#### Work to be completed
Reproduce, word for word, everything in the material below from the line containing "The value of 攻击成长" down to the line containing "Where does the", with both of those lines included. Leave out the pictures.

#### Data for this task

________________

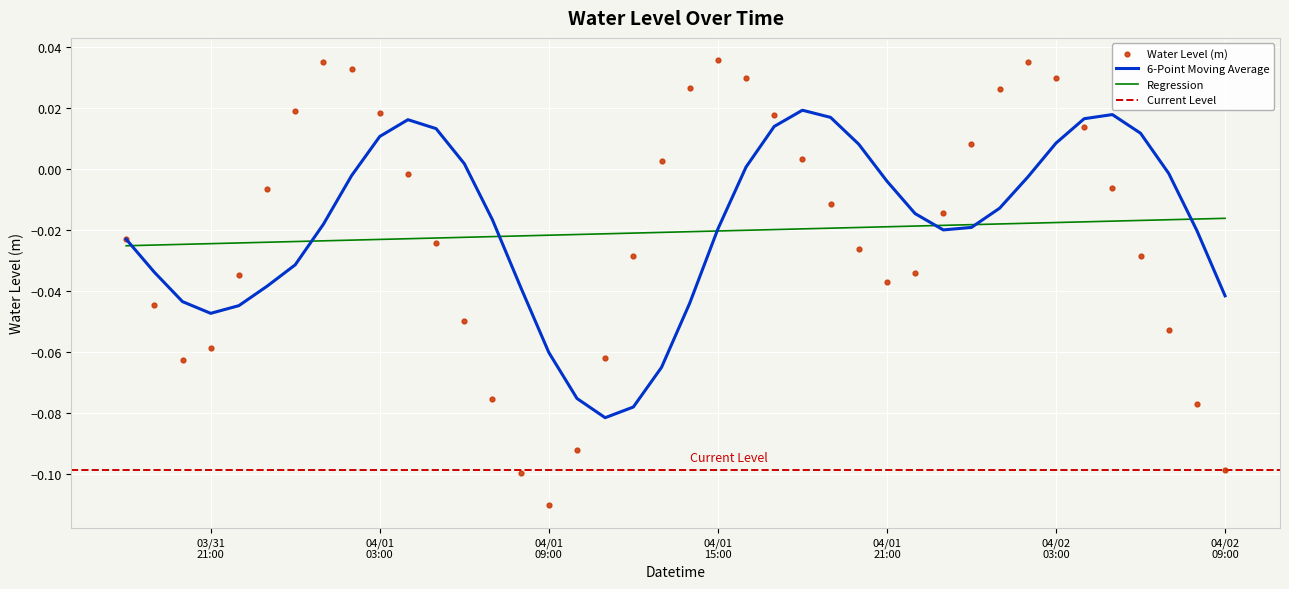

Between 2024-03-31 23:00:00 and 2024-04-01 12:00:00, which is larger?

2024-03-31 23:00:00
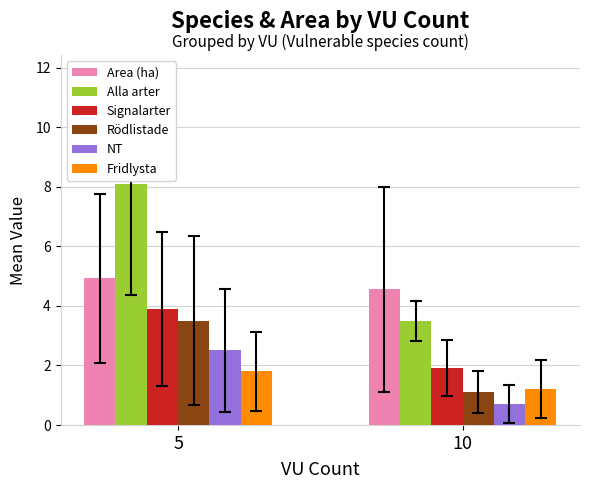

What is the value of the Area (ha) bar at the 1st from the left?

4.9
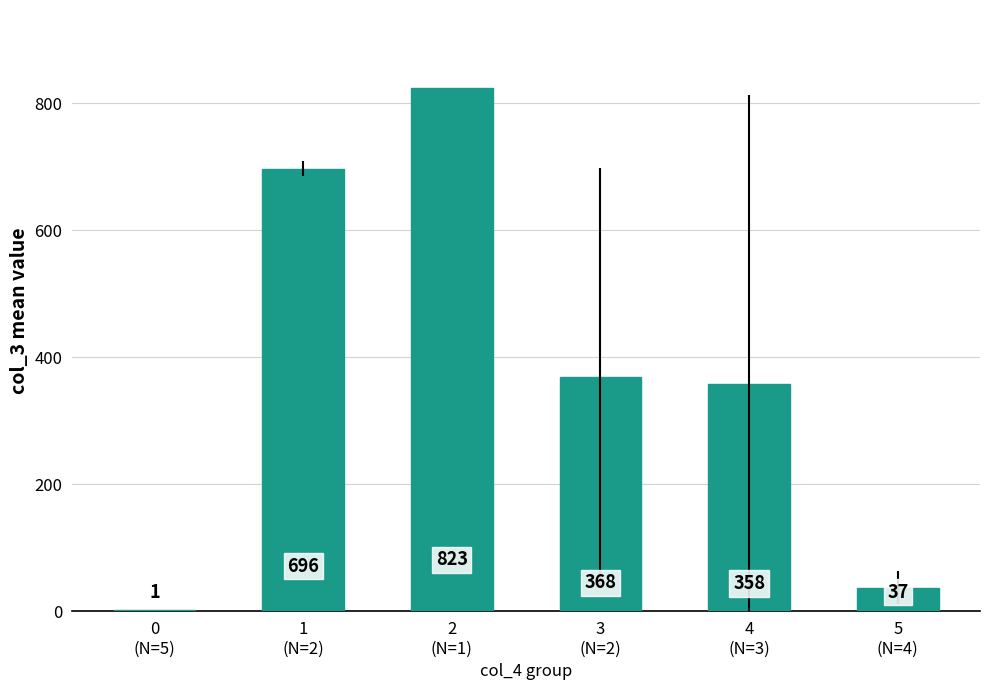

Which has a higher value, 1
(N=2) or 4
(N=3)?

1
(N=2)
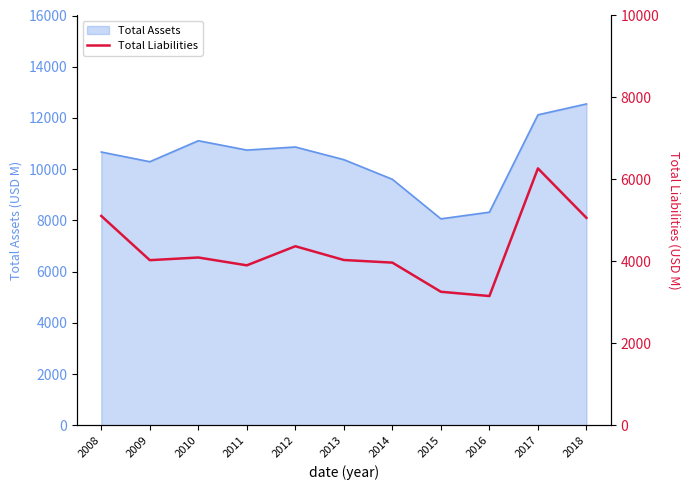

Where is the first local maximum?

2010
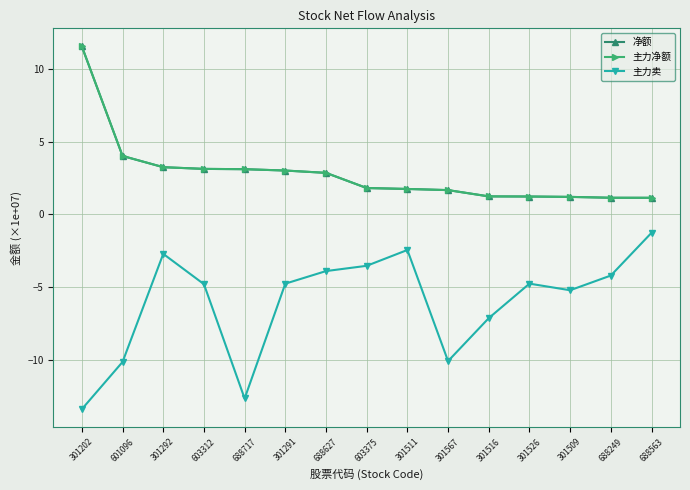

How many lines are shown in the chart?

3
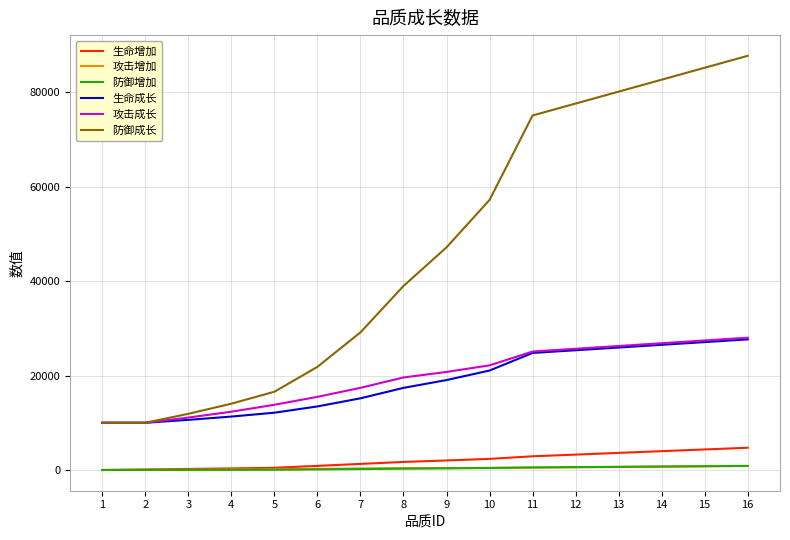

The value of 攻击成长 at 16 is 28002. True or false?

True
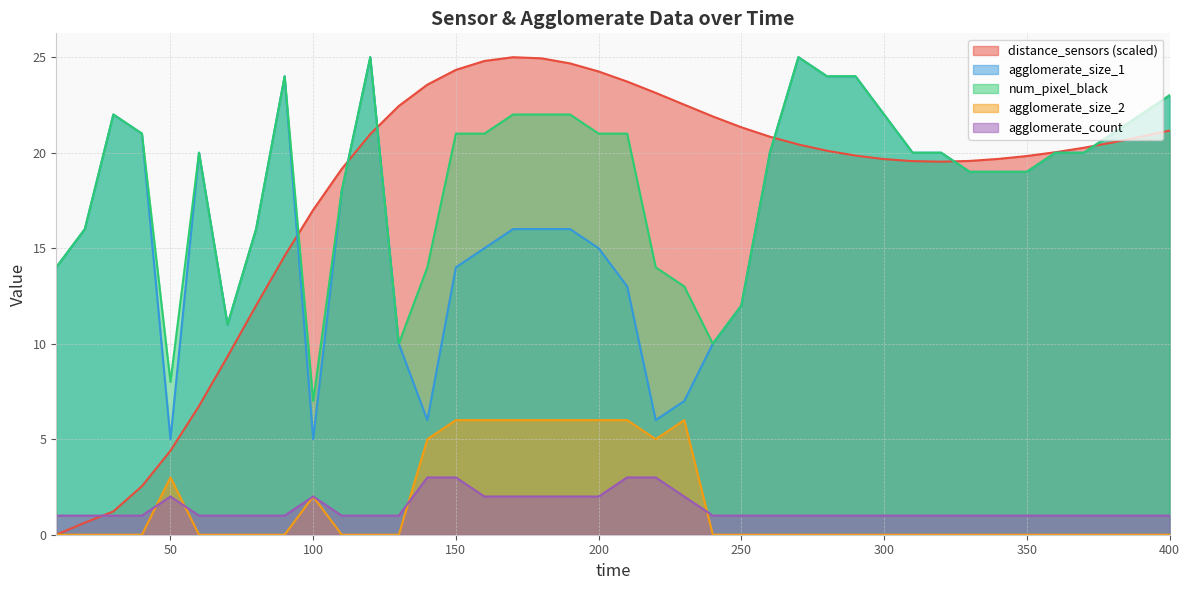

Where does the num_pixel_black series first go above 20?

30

________________

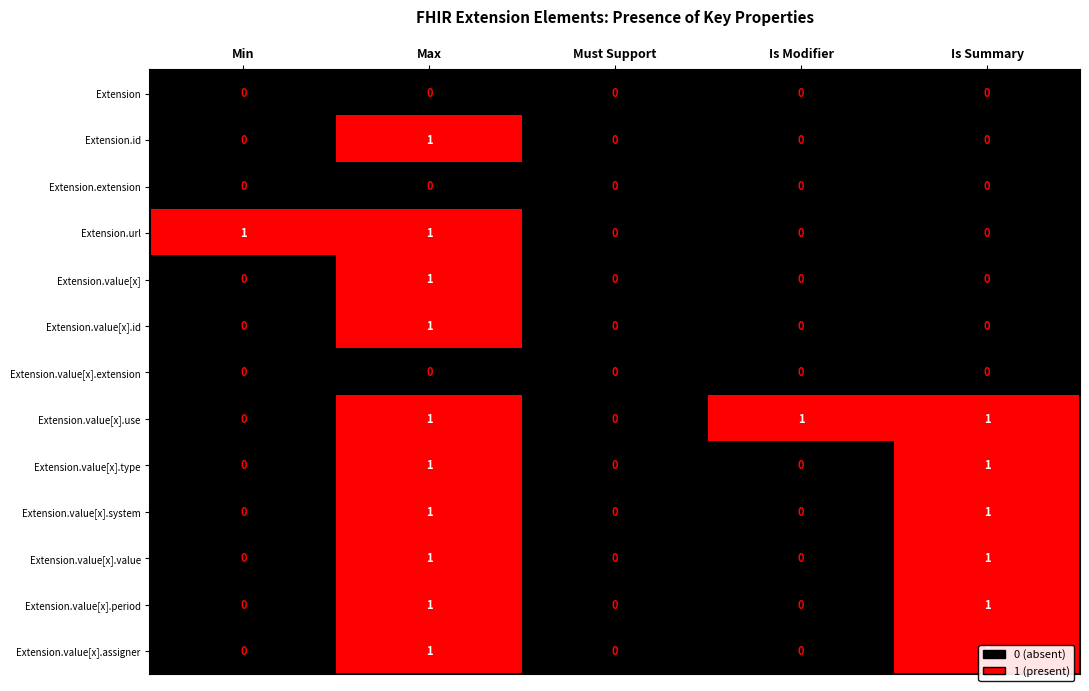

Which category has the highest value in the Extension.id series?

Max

________________

#### Task answer
The value of 攻击成长 at 16 is 28002. True or false?

True

Where does the num_pixel_black series first go above 20?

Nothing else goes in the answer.